Wednesday, 6 July 2011


'Wh' questions ask for specific information and start with a question word.
What Which When Where Whereabouts Why Whose How

The most common question structure is: Question word + Auxiliary Verb + Subject +Main Verb.

'Wh' questions usually have a FALLING INTONATION.


Present simple Whose is this? What do you do? I'm a teacher.
Present continuous Where are you going? To the bank.
Past simple When were you there? When did she do that? Last night.
Past continuous Who were playing? Flamengo & Vasco.
Pres. perf. simple Why haven't you done your homework? Because I didn't have time.
Pres. perf. continuous Which report have you been working on? The one you asked you asked me to.
Passive Whereabouts were they found? On the side of the mountain.
will / would Who will be there? How will they get here? By train.
Can / could How could you? What could it be? It might be a UFO.

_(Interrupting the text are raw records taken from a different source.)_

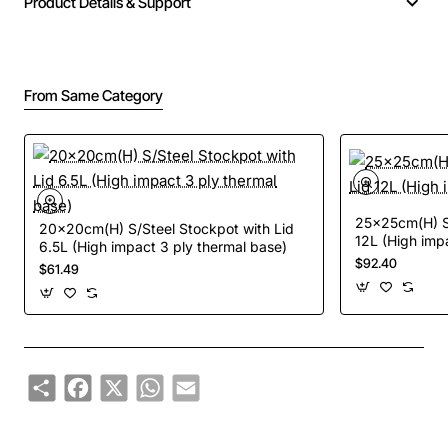
Product Details & Support
From Same Category
25x25cm(H) S/
20x20cm(H) S/Steel Stockpot with Lid
12L (High imp
6.5L (High impact 3 ply thermal base)
$92.40
$61.49
Share
Facebook
X
WhatsApp
Email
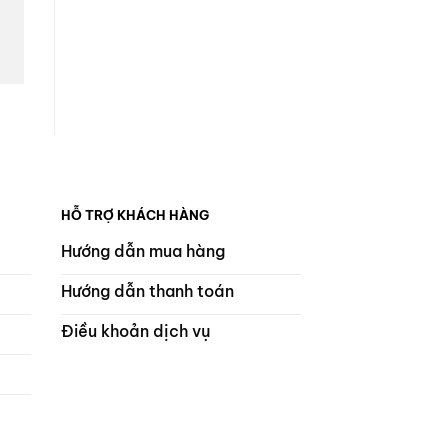
HỖ TRỢ KHÁCH HÀNG
Hướng dẫn mua hàng
Hướng dẫn thanh toán
Điều khoản dịch vụ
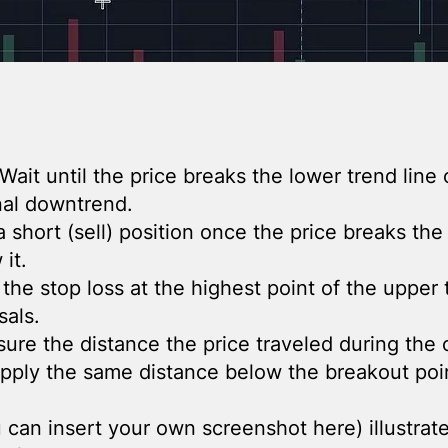
 Wait until the price breaks the lower trend line 
inal downtrend.
 short (sell) position once the price breaks the 
it.
 the stop loss at the highest point of the upper 
sals.
sure the distance the price traveled during the 
apply the same distance below the breakout poin
can insert your own screenshot here) illustrate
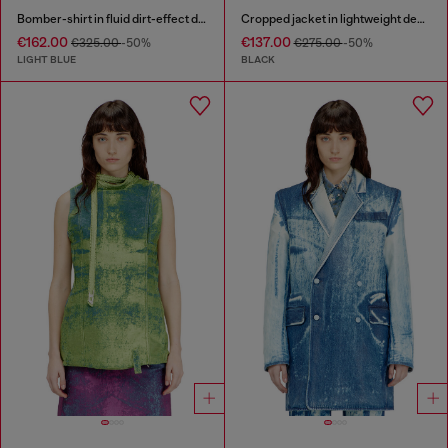
Bomber-shirt in fluid dirt-effect denim
Cropped jacket in lightweight denim
€162.00
€137.00
€325.00
-50%
€275.00
-50%
LIGHT BLUE
BLACK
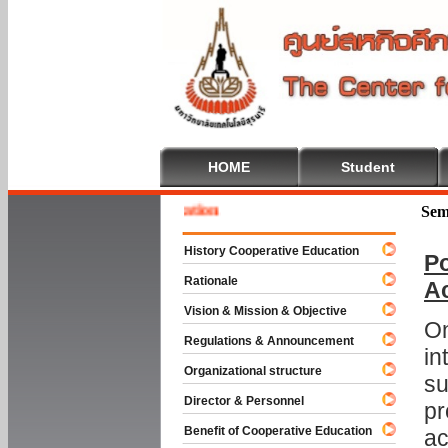
HOME
Student
 To Cooperative Education
Sem
History Cooperative Education
Po
Rationale
A
Vision & Mission & Objective
On
Regulations & Announcement
in
Organizational structure
su
Director & Personnel
pr
Benefit of Cooperative Education
ac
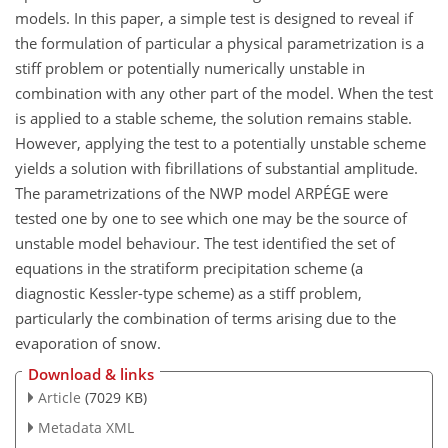
models. In this paper, a simple test is designed to reveal if
the formulation of particular a physical parametrization is a
stiff problem or potentially numerically unstable in
combination with any other part of the model. When the test
is applied to a stable scheme, the solution remains stable.
However, applying the test to a potentially unstable scheme
yields a solution with fibrillations of substantial amplitude.
The parametrizations of the NWP model ARPÉGE were
tested one by one to see which one may be the source of
unstable model behaviour. The test identified the set of
equations in the stratiform precipitation scheme (a
diagnostic Kessler-type scheme) as a stiff problem,
particularly the combination of terms arising due to the
evaporation of snow.
Download & links
Article
(7029 KB)
Metadata XML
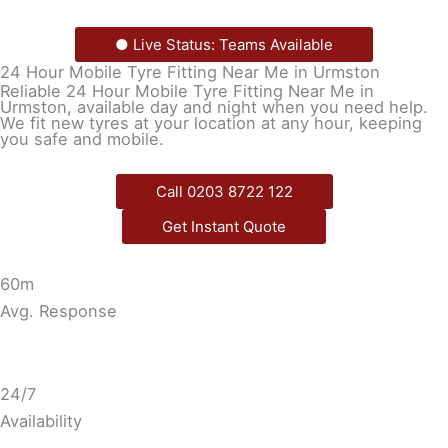
● Live Status: Teams Available
24 Hour Mobile Tyre Fitting Near Me in Urmston
Reliable 24 Hour Mobile Tyre Fitting Near Me in
Urmston, available day and night when you need help.
We fit new tyres at your location at any hour, keeping
you safe and mobile.
Call 0203 8722 122
Get Instant Quote
60m
Avg. Response
24/7
Availability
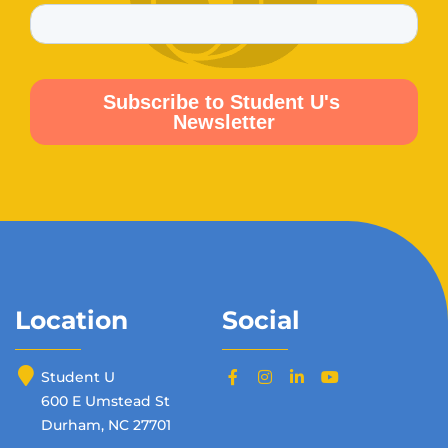
Location
Social
Student U
600 E Umstead St
Durham, NC 27701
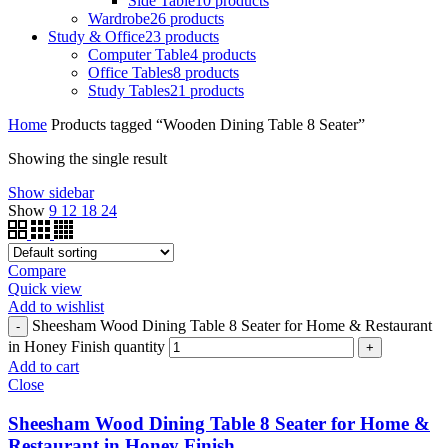
Side Table
10 products
Wardrobe
26 products
Study & Office
23 products
Computer Table
4 products
Office Tables
8 products
Study Tables
21 products
Home
Products tagged “Wooden Dining Table 8 Seater”
Showing the single result
Show sidebar
Show
9
12
18
24
Compare
Quick view
Add to wishlist
Sheesham Wood Dining Table 8 Seater for Home & Restaurant
in Honey Finish quantity
Add to cart
Close
Sheesham Wood Dining Table 8 Seater for Home &
Restaurant in Honey Finish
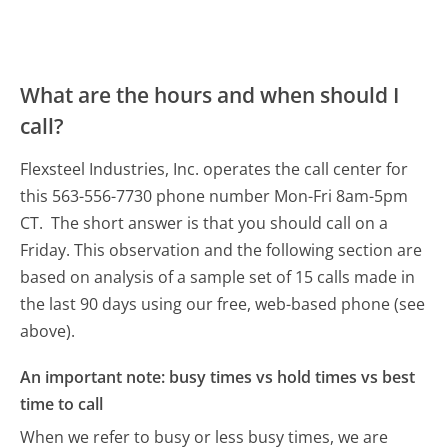
What are the hours and when should I
call?
Flexsteel Industries, Inc. operates the call center for
this 563-556-7730 phone number Mon-Fri 8am-5pm
CT.
The short answer is that you should call on a
Friday.
This observation and the following section are
based on analysis of a sample set of 15 calls made in
the last 90 days using our free, web-based phone (see
above).
An important note: busy times vs hold times vs best
time to call
When we refer to busy or less busy times, we are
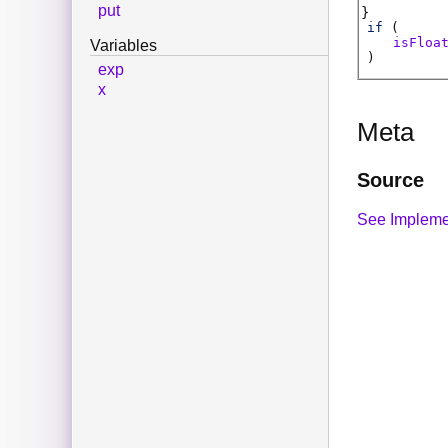
put
if
(
isFloa
Variables
)
exp
x
Meta
Source
See Impleme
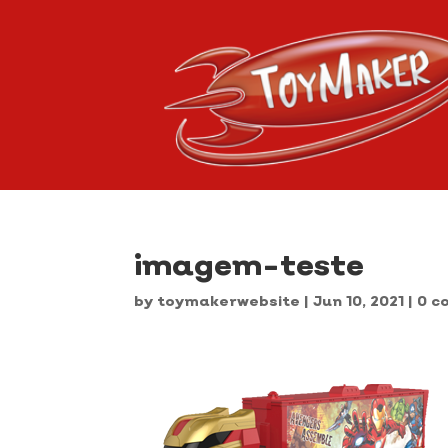
imagem-teste
by
toymakerwebsite
|
Jun 10, 2021
|
0 c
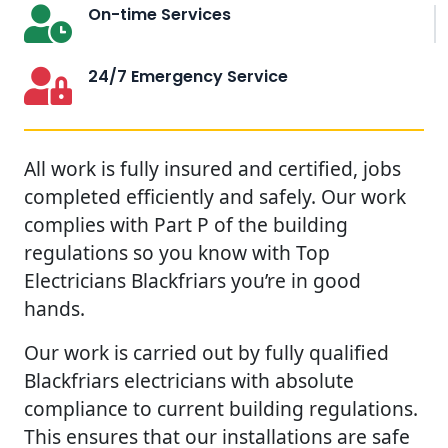
On-time Services
24/7 Emergency Service
All work is fully insured and certified, jobs
completed efficiently and safely. Our work
complies with Part P of the building
regulations so you know with Top
Electricians Blackfriars you’re in good
hands.
Our work is carried out by fully qualified
Blackfriars electricians with absolute
compliance to current building regulations.
This ensures that our installations are safe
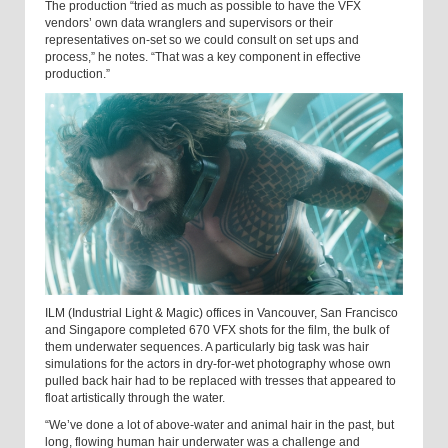
The production “tried as much as possible to have the VFX
vendors’ own data wranglers and supervisors or their
representatives on-set so we could consult on set ups and
process,” he notes. “That was a key component in effective
production.”
ILM (Industrial Light & Magic) offices in Vancouver, San Francisco
and Singapore completed 670 VFX shots for the film, the bulk of
them underwater sequences. A particularly big task was hair
simulations for the actors in dry-for-wet photography whose own
pulled back hair had to be replaced with tresses that appeared to
float artistically through the water.
“We’ve done a lot of above-water and animal hair in the past, but
long, flowing human hair underwater was a challenge and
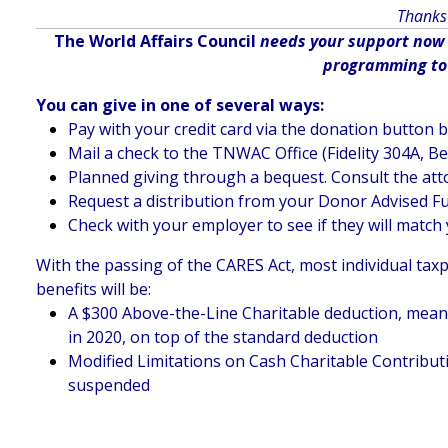
Thanks 
The World Affairs Council
needs your support now m
programming to d
You can give in one of several ways:
Pay with your credit card via the donation button 
Mail a check to the TNWAC Office (Fidelity 304A, B
Planned giving through a bequest. Consult the att
Request a distribution from your Donor Advised F
Check with your employer to see if they will match 
With the passing of the CARES Act, most individual taxp
benefits will be:
A $300 Above-the-Line Charitable deduction, meaning
in 2020, on top of the standard deduction
Modified Limitations on Cash Charitable Contributi
suspended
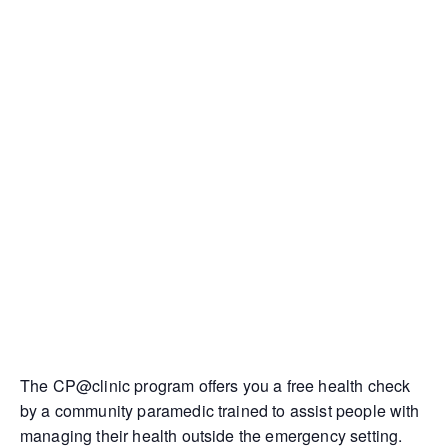
The CP@clinic program offers you a free health check
by a community paramedic trained to assist people with
managing their health outside the emergency setting.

'What' can be followed by a noun and is usually used when there is an unlimited number of possibilities. 'Which' is normally used with a limited number of choices.

Eg. What size do you need? Which one do you like the most?

When asking about people it is better to use which. Eg. Which astronauts have landed on the moon?

'How' can combine with adjectives and adverbs.

How many (countables), How much (uncountables), How tall (height), How old (age), How big (size), How fast (speed), How often (frequency), How many times (number), How long (duration), How far (distance)

Prepositions often come at the end of a question.

Eg. What are you looking at? Which channel is the film on?

What are you afraid of? What schools did you go to?

Who did you dance with? What is it about?

Who did you give it to? Who was it written by?

Who is he getting married to? What did you do that for?

How long did you stay for? Who did you get that from?

Short reply questions with prepositions are also possible in English.

Eg. What with? What about? What for? Who to? Who from? Where to?